**Data provided**.
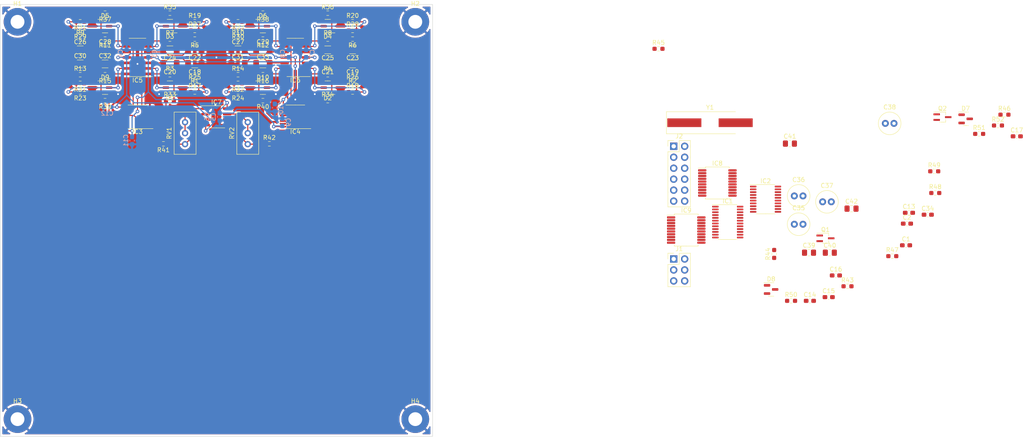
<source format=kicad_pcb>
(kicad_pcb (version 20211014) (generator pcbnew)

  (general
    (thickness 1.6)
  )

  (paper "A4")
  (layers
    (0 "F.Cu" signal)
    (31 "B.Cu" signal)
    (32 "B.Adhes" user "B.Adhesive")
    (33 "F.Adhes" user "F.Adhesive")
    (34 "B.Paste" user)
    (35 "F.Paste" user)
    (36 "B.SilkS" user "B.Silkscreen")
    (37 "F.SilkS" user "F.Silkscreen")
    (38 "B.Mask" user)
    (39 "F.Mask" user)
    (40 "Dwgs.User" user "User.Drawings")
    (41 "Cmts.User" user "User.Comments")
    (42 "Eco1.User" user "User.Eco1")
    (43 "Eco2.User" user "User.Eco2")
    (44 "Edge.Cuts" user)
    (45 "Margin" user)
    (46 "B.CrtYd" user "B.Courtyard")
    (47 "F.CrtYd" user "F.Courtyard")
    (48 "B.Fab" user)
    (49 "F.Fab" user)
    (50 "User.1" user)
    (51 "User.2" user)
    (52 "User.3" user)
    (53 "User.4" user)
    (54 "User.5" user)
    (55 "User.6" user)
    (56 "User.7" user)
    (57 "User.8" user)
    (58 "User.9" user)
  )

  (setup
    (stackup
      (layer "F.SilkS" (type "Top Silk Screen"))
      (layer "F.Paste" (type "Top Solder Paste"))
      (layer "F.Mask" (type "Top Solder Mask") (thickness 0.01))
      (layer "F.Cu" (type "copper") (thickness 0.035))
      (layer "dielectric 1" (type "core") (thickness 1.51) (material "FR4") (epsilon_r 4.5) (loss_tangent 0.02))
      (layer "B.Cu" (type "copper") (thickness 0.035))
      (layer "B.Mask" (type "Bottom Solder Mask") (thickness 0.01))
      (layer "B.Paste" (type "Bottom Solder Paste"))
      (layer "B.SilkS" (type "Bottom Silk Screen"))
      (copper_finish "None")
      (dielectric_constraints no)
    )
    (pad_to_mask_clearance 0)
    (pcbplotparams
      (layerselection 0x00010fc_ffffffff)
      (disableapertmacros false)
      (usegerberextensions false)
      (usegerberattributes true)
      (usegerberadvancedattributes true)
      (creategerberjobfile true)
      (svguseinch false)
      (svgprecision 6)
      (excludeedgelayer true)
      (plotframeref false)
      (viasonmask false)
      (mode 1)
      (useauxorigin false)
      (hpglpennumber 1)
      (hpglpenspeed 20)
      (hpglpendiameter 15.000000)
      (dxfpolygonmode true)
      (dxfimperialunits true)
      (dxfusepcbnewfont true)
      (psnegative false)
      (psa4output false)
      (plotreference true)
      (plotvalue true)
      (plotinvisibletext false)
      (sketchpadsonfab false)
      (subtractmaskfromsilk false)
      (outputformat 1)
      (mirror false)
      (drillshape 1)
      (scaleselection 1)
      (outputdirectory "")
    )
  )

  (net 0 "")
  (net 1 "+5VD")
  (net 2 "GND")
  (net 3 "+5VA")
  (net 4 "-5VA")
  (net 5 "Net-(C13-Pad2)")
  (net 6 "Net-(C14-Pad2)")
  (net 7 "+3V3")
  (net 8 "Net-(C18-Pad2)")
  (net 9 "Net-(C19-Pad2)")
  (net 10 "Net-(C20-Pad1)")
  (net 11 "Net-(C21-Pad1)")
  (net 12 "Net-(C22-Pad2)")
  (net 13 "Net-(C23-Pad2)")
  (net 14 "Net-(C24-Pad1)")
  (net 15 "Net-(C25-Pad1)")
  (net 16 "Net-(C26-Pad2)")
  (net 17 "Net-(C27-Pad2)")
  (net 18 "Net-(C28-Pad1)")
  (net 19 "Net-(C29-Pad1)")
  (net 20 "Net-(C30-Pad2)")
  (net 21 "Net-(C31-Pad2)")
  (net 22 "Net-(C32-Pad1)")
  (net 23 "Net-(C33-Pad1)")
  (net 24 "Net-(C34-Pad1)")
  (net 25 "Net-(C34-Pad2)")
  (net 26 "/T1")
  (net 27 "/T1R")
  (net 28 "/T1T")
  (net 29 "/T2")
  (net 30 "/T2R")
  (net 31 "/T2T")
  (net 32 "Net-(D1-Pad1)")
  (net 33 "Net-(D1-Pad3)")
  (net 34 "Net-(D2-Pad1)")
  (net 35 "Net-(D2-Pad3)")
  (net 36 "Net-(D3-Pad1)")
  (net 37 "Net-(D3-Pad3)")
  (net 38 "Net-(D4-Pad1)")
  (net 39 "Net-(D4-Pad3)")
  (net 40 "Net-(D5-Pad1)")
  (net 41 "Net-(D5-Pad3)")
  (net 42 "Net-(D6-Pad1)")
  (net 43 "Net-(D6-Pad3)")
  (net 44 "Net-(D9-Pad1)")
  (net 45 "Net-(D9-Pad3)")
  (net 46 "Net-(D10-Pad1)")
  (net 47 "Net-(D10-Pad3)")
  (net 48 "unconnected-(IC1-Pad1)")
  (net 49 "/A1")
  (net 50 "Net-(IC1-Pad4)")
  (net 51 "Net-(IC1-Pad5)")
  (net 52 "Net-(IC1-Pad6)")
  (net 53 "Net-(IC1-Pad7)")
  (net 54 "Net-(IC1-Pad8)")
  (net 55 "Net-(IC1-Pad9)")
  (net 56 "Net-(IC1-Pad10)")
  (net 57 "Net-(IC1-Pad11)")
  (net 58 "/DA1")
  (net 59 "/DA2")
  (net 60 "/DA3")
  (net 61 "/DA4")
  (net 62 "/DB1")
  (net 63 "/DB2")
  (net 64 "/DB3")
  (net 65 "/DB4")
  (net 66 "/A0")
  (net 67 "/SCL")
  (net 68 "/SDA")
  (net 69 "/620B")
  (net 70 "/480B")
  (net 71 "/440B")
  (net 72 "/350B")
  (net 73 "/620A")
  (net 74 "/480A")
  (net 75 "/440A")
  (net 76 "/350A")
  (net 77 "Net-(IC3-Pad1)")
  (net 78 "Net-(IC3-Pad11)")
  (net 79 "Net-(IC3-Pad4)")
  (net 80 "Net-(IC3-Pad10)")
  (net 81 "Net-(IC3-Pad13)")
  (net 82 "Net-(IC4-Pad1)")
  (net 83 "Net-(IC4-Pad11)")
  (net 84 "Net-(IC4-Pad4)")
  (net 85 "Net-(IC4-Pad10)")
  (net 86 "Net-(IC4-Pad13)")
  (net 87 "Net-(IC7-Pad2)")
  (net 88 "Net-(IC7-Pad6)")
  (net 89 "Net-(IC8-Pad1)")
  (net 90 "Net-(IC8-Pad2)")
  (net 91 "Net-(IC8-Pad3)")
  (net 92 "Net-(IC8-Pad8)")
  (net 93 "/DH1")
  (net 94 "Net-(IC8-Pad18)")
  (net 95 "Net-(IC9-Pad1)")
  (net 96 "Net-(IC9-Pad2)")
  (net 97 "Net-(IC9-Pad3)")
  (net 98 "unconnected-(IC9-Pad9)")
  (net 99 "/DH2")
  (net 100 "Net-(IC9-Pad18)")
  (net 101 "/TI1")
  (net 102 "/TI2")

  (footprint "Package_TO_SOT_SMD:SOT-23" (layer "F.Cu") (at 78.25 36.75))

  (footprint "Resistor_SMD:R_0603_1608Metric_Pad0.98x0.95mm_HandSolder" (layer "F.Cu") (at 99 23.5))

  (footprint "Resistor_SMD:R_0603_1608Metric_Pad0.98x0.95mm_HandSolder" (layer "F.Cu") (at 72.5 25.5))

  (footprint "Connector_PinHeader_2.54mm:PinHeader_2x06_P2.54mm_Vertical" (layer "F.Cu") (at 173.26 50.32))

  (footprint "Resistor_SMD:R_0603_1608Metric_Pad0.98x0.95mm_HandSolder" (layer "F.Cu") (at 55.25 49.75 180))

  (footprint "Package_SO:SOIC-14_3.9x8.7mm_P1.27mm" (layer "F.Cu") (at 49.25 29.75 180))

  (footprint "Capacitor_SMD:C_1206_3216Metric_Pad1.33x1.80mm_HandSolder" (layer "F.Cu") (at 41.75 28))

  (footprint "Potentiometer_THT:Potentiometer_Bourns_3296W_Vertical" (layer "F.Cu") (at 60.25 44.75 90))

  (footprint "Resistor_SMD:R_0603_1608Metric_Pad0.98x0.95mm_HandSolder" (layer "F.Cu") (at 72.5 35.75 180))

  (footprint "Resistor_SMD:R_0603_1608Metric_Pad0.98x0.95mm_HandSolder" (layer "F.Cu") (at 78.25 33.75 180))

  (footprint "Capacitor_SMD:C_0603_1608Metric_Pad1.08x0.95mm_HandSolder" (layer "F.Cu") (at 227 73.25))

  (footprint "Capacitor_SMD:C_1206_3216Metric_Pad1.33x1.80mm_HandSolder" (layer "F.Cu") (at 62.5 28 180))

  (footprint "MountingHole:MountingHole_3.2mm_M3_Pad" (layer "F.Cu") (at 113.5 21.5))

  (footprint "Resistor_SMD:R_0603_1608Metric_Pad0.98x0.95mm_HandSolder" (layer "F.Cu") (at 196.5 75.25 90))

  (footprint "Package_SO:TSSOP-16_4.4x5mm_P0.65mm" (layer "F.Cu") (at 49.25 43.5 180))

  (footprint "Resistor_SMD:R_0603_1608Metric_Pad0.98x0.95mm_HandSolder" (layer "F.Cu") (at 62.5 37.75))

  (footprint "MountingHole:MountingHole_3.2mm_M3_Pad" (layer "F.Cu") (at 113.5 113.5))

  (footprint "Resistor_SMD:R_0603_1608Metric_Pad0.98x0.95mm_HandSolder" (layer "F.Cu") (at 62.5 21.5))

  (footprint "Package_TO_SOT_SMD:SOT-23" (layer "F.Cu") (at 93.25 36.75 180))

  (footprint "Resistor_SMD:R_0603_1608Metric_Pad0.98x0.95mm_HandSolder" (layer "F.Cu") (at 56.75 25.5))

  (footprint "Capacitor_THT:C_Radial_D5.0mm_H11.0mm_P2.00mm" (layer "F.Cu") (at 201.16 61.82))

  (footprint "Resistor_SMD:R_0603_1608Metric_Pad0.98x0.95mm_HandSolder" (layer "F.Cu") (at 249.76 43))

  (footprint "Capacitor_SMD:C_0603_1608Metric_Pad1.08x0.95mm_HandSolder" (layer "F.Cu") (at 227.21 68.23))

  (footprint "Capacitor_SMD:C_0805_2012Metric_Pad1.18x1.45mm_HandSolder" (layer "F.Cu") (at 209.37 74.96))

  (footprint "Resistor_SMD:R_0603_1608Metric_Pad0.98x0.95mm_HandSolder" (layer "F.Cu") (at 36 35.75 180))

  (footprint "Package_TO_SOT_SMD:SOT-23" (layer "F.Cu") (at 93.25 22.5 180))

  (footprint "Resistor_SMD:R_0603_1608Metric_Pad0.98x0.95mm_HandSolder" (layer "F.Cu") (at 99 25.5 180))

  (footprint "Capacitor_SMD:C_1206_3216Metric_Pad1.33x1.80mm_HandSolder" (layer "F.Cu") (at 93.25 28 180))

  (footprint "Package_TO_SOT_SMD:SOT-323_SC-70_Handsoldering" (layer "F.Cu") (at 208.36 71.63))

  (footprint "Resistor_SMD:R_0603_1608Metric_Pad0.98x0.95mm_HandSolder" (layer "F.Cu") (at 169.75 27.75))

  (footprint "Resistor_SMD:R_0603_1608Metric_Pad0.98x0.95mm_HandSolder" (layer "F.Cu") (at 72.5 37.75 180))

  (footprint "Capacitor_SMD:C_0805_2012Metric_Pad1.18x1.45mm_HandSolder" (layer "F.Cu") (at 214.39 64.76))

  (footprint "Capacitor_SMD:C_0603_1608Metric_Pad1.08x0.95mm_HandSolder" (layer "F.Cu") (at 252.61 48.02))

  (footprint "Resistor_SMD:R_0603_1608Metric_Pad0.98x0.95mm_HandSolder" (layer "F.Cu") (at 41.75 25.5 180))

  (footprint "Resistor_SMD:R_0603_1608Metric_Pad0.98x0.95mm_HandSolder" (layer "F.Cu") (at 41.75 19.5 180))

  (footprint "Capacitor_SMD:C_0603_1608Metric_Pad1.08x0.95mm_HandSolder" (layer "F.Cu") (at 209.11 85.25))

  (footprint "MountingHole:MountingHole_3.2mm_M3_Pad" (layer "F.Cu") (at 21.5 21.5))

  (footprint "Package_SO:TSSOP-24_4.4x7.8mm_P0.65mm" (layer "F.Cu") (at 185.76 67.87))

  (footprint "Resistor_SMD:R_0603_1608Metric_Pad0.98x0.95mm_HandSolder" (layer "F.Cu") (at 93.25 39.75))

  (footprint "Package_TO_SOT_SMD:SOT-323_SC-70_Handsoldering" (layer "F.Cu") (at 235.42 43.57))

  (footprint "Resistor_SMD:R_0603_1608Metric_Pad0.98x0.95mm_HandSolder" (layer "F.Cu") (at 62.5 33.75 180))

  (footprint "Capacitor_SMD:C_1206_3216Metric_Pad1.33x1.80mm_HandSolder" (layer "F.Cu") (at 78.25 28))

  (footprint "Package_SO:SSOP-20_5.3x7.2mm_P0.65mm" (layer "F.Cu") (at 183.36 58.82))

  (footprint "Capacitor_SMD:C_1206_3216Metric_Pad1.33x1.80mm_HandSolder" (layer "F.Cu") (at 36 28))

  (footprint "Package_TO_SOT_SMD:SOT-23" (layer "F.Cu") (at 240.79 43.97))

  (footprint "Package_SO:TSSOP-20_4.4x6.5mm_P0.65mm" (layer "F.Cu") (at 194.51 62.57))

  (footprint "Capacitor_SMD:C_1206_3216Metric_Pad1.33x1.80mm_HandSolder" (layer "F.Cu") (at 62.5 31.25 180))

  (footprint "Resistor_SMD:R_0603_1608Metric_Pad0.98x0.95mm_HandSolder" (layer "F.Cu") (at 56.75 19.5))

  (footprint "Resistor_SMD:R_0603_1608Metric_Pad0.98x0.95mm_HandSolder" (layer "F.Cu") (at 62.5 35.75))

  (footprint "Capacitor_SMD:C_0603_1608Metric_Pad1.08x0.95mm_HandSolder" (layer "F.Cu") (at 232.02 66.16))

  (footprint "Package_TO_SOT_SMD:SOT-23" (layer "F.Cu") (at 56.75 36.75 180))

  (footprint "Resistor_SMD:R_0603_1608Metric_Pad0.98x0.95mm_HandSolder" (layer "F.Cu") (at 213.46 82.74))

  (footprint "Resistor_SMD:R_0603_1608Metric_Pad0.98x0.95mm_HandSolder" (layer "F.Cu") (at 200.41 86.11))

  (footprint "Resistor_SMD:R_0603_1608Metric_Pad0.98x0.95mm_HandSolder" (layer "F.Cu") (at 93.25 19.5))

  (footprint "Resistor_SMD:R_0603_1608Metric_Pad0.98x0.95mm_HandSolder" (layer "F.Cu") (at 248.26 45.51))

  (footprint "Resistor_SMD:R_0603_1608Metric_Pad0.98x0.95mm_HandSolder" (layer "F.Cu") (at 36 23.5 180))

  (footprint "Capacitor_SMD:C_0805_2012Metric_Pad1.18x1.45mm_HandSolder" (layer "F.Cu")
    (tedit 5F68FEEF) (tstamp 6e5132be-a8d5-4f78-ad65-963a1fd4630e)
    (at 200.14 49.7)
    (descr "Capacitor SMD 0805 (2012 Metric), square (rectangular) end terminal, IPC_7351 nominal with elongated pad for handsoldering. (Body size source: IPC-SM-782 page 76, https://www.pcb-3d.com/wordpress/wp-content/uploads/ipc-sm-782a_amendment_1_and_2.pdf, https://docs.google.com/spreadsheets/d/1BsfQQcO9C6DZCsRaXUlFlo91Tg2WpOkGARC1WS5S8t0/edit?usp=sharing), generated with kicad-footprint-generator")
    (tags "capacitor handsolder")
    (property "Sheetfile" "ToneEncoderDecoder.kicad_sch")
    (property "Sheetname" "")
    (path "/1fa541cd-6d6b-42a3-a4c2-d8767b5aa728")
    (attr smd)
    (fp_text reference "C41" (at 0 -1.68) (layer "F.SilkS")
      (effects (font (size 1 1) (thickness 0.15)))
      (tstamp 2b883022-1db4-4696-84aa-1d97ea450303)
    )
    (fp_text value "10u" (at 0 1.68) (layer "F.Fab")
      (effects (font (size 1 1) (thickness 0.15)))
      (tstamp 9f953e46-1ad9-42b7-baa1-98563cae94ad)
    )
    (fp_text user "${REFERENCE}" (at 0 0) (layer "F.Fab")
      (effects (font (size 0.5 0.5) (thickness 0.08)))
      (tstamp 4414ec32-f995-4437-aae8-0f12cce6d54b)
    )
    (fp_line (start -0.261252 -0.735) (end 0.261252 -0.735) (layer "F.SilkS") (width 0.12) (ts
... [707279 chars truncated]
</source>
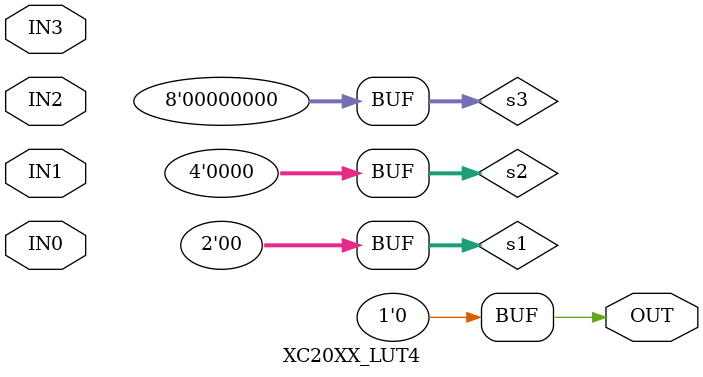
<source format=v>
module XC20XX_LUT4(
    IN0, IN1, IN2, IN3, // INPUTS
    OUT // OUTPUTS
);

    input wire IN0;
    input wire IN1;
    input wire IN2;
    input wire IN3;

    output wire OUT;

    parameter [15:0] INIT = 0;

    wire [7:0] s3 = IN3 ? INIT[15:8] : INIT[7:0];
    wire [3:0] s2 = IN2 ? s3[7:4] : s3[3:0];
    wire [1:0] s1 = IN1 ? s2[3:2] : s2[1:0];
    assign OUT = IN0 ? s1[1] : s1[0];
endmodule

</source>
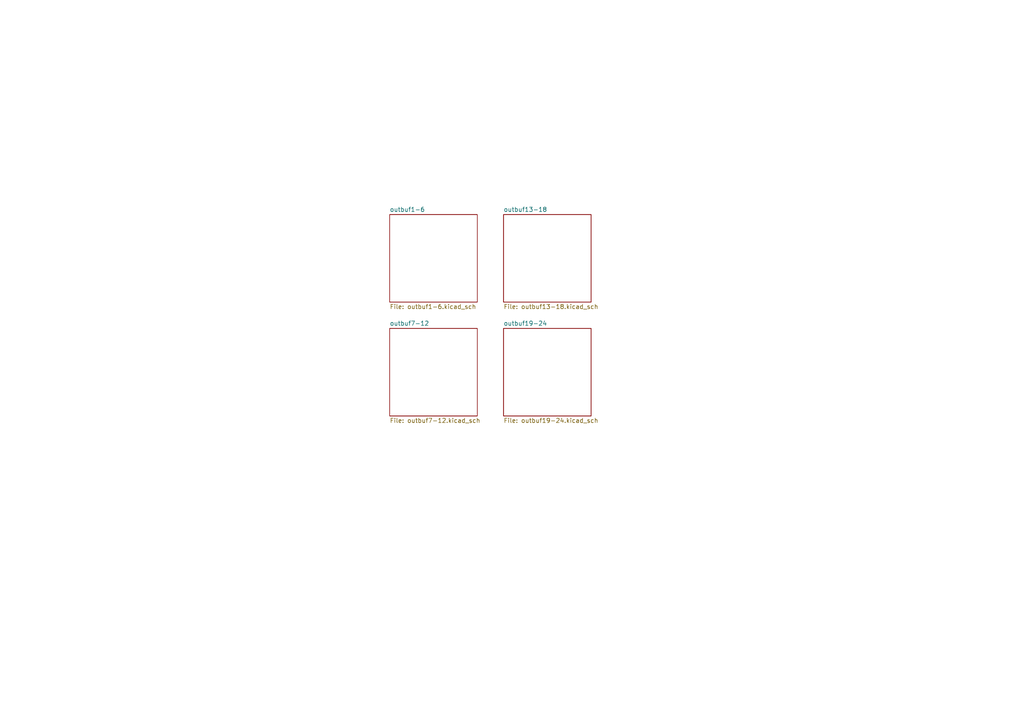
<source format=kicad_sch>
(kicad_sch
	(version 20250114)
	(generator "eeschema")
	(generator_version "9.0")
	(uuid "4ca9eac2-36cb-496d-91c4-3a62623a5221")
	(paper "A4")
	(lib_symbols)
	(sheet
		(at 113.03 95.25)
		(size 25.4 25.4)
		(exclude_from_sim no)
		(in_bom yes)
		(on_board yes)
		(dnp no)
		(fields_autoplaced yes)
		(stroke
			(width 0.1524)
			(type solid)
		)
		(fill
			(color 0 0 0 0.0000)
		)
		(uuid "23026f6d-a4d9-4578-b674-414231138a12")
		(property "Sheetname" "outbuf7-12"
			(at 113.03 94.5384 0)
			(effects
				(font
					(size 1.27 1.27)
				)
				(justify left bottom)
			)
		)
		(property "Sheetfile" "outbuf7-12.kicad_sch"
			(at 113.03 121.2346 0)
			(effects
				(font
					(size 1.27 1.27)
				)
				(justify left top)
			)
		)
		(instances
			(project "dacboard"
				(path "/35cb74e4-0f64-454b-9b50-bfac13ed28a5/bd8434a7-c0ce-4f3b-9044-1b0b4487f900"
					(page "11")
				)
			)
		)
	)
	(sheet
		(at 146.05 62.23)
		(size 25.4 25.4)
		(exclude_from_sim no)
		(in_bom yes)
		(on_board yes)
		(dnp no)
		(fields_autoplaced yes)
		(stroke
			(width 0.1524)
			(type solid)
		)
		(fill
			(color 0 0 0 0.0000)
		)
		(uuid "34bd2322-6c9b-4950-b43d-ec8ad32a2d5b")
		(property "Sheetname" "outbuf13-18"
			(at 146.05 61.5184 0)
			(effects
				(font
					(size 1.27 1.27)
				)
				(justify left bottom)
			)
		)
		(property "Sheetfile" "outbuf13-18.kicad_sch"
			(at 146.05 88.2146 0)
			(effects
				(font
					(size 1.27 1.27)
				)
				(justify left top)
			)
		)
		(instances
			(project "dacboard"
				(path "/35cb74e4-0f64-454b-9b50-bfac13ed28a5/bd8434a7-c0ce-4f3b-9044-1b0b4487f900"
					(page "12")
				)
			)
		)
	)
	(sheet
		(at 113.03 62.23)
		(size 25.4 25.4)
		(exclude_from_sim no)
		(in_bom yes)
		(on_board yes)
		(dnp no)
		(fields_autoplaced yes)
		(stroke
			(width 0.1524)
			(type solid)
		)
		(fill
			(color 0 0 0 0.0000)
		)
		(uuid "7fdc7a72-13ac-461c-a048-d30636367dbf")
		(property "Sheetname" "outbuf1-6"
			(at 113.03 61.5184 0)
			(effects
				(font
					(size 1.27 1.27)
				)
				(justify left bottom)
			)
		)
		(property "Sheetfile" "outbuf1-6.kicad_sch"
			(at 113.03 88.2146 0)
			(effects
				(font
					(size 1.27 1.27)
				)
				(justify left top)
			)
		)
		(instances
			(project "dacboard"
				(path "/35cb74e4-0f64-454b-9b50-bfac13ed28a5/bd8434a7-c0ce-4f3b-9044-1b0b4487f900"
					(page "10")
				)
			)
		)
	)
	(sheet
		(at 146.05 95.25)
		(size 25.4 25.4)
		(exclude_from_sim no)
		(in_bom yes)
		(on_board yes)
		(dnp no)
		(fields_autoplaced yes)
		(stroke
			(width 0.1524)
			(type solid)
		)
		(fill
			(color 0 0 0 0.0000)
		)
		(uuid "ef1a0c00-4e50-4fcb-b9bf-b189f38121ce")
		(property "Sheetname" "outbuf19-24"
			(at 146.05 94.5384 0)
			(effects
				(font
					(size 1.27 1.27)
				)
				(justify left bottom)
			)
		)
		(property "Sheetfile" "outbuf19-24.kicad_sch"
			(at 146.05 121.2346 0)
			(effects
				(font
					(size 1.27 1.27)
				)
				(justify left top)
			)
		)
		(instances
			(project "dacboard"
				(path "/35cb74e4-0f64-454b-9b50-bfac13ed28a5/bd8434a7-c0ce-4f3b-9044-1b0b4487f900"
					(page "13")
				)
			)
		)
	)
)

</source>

**Problem requirements**.
Retype exactly, and only, the lines above from the one where "(hpglpendiameter 15.000000)" occurs up to and including the one where "(sketchpadsonfab false)" occurs.

**Answer for this exercise**.
      (hpglpendiameter 15.000000)
      (dxfpolygonmode true)
      (dxfimperialunits true)
      (dxfusepcbnewfont true)
      (psnegative false)
      (psa4output false)
      (plotreference true)
      (plotvalue true)
      (plotinvisibletext false)
      (sketchpadsonfab false)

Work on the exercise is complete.